Winter is now well underway. At this time of the year, it is vital that retailers are able to react quickly to, or better yet predict, what impact certain weather conditions are likely to have on their customers’ buying habits.
Why? Because the weather is the second biggest influence on consumer behaviour after the state of the economy, according to the British Retail Consortium. The sales performance of just about every consumer product can be affected by a particular type of weather condition. Be that the ‘Beast from the East’ that swept across the UK in 2017 – causing retail sales volumes to drop by
Some 1.2& compared with the previous month – or ‘Storm Diana’ which brought with her warnings of flooding, power cuts, traffic chaos and phone outages. While continued consumer demand for products like the humble avocado – which became a prized global commodity in 2018, and annual events such as Christmas or Black Friday, are relatively straightforward to plan for, fluctuations in the weather can cause retailers a major headache.
This is because it is more difficult to prepare accurately for changes in the weather, which will likely vary for each stage of the supply chain. It is, however, essential for retailers to be prepared for severe weather across the globe and anticipate the needs of consumers in the event of severe conditions. Periods of unsettled weather create spikes in demand that pose real threats to retailers, such as the risk of out-of-stocks or overstocks. During a major storm, an excess of supplies may sit redundant in one store while another one lacks the inventory it needs. So, with a force as unpredictable as mother nature, how can retailers better forecast demand to ensure they don’t fall short when it comes to providing for their customers?
Use data to your advantage
There is an abundance of data to help guide retailers as they plan for demand. Aggregating current business and customer data with a new layer of contextual insights, including weather analysis, provide valuable predictive insight that can reduce pressure on manual processes and lead to improved demand forecasting. Automation has become an increasingly important element in demand forecasting, allowing more data to be analysed in less time, producing results with greater accuracy.
However, relying on historical data from previous severe weather events alone will no longer cut it. Today, artificial intelligence (AI) technology can predict sales and drive better forecasting based on internal and external retailer data.

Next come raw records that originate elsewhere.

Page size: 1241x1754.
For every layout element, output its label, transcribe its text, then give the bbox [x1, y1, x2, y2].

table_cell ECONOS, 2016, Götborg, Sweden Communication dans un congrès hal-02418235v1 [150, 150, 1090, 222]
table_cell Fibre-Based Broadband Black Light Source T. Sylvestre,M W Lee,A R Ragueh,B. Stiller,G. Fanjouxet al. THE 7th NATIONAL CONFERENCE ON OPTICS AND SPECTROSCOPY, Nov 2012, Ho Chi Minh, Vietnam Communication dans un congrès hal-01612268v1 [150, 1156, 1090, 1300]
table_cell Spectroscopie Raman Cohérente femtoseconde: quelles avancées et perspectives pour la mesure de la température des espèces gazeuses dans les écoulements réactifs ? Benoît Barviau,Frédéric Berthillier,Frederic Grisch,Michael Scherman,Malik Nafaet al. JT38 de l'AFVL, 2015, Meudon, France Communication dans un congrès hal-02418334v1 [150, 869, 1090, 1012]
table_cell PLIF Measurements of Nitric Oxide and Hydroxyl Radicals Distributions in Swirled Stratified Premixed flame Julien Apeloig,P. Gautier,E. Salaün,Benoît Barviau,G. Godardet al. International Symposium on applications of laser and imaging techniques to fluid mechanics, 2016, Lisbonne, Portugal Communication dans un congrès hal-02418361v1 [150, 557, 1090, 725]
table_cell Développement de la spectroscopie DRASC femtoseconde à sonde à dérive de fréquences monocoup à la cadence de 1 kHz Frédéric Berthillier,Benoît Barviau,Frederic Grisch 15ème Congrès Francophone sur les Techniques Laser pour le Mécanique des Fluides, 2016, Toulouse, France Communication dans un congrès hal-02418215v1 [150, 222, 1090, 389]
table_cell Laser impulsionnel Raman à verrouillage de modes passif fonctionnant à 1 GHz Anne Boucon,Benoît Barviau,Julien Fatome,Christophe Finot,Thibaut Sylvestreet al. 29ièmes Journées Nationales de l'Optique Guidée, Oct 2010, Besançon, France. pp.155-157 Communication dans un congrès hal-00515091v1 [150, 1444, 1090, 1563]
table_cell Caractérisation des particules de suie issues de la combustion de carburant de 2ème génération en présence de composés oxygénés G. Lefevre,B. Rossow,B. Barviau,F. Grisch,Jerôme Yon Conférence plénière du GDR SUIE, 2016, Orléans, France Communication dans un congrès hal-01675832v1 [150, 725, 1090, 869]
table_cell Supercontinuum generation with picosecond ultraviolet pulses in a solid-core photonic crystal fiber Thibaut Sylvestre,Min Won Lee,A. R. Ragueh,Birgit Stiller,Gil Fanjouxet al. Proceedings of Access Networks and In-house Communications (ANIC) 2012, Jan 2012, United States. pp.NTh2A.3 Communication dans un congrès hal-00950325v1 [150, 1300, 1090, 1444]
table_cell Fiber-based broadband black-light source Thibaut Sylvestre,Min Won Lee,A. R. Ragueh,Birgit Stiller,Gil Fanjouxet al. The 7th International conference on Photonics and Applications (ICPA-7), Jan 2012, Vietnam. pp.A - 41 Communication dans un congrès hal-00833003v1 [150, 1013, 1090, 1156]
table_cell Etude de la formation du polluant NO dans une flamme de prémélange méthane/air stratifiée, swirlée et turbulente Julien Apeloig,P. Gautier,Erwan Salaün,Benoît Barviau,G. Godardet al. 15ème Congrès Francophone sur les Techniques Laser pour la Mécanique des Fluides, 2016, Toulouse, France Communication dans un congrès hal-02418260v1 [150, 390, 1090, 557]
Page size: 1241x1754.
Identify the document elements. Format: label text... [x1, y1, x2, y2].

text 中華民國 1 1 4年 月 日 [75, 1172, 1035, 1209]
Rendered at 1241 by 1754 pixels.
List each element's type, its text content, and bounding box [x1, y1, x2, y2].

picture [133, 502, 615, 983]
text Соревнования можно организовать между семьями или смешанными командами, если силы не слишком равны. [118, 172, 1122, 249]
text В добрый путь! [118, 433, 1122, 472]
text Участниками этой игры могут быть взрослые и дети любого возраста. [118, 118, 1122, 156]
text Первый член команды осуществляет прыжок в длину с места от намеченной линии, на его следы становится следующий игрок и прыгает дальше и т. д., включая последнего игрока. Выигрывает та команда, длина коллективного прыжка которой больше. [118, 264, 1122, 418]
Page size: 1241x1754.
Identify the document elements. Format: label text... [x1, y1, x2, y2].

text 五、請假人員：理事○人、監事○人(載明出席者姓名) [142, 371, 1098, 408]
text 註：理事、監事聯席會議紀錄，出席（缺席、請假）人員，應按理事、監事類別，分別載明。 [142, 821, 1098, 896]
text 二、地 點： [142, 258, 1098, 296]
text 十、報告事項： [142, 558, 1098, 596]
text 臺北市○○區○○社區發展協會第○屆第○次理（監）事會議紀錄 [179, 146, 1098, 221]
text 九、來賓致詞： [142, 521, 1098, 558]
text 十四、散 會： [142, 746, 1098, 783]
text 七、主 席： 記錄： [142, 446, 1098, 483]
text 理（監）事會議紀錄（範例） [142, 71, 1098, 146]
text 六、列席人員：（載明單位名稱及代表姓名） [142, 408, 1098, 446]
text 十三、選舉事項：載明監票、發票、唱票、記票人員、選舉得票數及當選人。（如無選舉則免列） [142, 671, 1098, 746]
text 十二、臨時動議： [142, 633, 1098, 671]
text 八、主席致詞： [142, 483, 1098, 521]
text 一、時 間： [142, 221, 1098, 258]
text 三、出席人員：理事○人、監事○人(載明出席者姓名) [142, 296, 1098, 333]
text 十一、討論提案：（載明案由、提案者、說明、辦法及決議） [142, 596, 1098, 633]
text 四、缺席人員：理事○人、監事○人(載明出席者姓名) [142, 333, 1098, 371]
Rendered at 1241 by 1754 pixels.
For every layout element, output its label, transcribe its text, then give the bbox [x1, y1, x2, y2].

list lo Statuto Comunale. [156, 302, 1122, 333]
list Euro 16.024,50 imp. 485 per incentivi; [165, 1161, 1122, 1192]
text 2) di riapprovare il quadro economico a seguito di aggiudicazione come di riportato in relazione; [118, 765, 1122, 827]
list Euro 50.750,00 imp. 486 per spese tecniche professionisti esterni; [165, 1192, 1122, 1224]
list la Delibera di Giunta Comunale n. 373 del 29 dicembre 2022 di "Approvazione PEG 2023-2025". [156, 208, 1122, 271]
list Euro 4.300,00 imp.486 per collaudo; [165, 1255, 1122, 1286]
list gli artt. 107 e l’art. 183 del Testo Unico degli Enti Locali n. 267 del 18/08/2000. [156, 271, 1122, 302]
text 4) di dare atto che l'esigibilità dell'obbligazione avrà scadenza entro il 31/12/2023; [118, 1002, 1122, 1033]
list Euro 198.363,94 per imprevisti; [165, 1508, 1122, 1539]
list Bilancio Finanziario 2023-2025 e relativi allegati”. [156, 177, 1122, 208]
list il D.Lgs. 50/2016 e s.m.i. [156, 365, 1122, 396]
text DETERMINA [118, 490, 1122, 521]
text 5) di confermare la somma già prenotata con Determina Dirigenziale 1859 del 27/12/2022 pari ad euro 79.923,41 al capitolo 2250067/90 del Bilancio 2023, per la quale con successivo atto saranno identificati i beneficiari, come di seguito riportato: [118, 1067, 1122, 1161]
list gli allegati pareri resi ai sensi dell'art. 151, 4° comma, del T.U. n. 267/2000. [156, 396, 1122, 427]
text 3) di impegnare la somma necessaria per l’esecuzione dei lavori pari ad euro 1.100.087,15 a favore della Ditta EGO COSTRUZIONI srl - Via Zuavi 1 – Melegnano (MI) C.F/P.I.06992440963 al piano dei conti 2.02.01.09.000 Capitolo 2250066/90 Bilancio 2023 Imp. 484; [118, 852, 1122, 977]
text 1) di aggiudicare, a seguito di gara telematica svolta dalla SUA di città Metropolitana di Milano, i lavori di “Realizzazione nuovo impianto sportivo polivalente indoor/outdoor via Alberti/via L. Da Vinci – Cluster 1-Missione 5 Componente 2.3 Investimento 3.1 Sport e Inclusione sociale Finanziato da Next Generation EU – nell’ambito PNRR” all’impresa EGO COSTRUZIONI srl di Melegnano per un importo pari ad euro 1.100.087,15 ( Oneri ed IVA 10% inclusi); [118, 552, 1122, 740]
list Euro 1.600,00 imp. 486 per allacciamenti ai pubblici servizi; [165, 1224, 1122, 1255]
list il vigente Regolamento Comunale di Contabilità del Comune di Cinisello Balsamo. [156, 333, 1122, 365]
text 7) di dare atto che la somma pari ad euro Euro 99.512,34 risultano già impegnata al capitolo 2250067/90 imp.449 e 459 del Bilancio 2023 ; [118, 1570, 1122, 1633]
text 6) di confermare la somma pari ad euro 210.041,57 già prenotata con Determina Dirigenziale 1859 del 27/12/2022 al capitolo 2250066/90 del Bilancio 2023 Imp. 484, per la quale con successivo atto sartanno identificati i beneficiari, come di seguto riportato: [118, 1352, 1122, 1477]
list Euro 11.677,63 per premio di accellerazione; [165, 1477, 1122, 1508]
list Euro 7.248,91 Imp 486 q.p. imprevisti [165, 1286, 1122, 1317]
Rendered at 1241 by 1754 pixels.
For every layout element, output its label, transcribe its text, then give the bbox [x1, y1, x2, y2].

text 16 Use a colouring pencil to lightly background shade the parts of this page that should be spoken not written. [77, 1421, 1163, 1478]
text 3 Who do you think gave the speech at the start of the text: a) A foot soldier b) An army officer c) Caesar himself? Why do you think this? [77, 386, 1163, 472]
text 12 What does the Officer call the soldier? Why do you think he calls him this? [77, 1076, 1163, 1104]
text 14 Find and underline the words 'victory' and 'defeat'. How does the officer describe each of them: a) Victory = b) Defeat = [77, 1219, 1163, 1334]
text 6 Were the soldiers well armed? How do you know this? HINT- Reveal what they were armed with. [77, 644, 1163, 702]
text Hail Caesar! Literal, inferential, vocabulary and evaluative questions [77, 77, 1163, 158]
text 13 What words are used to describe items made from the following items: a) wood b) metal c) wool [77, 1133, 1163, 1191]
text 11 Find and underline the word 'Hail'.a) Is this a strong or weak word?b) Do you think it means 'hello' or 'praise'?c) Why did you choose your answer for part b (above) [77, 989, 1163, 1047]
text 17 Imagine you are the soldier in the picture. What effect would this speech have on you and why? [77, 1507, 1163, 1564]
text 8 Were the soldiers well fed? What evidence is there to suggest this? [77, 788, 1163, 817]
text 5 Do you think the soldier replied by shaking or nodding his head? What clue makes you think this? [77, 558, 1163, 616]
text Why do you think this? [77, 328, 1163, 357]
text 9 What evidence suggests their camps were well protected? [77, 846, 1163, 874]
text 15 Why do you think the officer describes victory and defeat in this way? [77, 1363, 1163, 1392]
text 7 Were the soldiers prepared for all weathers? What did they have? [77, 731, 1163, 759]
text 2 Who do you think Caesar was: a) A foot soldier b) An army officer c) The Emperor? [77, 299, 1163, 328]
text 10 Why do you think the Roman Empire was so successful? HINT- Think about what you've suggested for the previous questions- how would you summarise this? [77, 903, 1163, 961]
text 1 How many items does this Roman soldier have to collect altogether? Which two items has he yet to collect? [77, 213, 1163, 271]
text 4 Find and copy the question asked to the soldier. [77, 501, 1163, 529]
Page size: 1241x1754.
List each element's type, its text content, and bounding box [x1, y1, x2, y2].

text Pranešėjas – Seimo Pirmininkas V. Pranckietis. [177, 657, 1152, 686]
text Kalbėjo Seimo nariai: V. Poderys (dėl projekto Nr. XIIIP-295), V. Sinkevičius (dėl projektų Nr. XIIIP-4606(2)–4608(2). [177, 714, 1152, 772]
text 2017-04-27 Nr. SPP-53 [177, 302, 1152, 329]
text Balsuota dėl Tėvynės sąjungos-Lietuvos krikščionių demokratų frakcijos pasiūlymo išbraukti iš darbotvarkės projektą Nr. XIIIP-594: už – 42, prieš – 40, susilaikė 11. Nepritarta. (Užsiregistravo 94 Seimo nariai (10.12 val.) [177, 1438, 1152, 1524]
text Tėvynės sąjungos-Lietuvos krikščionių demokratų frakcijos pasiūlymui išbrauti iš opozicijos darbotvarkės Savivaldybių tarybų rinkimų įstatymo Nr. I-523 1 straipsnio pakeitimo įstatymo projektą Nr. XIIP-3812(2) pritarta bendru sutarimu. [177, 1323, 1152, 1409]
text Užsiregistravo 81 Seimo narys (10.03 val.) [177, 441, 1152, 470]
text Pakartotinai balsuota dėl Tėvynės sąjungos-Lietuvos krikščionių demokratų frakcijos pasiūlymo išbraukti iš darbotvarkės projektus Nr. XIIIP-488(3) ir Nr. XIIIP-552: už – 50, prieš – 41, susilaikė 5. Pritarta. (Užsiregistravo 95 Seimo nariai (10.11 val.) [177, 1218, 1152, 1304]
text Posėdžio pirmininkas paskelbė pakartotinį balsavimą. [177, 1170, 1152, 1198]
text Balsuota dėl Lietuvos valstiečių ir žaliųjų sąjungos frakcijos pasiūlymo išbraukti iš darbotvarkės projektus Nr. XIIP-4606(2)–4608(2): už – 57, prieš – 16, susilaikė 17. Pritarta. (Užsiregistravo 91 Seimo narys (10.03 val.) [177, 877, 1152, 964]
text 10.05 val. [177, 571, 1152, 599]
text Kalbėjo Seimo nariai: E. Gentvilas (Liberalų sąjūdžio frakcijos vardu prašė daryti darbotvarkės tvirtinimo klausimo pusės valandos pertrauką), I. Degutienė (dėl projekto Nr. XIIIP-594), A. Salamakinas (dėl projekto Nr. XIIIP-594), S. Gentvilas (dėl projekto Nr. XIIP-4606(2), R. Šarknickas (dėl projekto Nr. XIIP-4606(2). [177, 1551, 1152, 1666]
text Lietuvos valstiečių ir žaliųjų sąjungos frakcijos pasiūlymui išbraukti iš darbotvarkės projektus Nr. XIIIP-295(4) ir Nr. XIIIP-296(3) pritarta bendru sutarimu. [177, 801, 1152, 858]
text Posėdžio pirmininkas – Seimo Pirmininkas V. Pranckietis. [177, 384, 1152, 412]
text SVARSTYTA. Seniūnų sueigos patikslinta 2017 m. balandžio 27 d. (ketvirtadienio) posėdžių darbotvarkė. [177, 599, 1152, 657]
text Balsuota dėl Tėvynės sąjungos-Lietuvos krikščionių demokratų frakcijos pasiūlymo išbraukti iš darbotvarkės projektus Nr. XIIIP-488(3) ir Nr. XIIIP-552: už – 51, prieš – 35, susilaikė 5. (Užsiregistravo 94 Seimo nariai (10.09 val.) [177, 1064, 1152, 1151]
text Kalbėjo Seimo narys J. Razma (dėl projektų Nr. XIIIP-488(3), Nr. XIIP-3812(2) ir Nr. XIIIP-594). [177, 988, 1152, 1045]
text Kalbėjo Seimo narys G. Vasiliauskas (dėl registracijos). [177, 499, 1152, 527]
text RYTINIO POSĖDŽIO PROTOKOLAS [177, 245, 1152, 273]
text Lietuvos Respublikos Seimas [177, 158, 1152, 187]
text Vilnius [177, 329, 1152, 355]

By incorporating both historical and predictive weather data into the supply chain, retailers will be better positioned to anticipate shoppers’ needs before, during and after a severe weather period. This is especially important for date-sensitive products such as dairy and baked goods, which are already among the most challenging to manage for daily and intra-daily forecasting.
Demand forecasting technology for supply chains
Better demand forecasting which uses AI-enabled weather analysis makes it easier for retailers to anticipate even the slightest shifts in weather. While small, these changes could impact the entire supply chain – from order quantities, supplier choices, fulfilment execution, logistics, truckload ramifications and pricing, so it’s clearly something that retailers need to stay one step ahead of. Take a patch of volatile weather for instance. A storm wreaking havoc in another region may lead to dangerous road conditions and power cuts. This would require distribution and cool/dry storage methods to be quickly re-evaluated in order for retailers to maintain the level of service their customers in other regions expect. When addressing any such issues affecting one part of the supply chain, retailers must consider these as an element of holistic demand forecasting if they are to ensure timely replenishment and efficient logistics.
The industry has undergone some serious improvements since the days of inventory planners arriving early on hot days to manually push temperature-sensitive items out to stores. Today’s data and technology systems free up retail analysts, allowing them to spend more time planning and less time worrying about manual intervention. With the right demand forecasting technology, retailers can better prepare for any kind of weather event– large or small— and ensure they retain an edge in an increasingly competitive market place.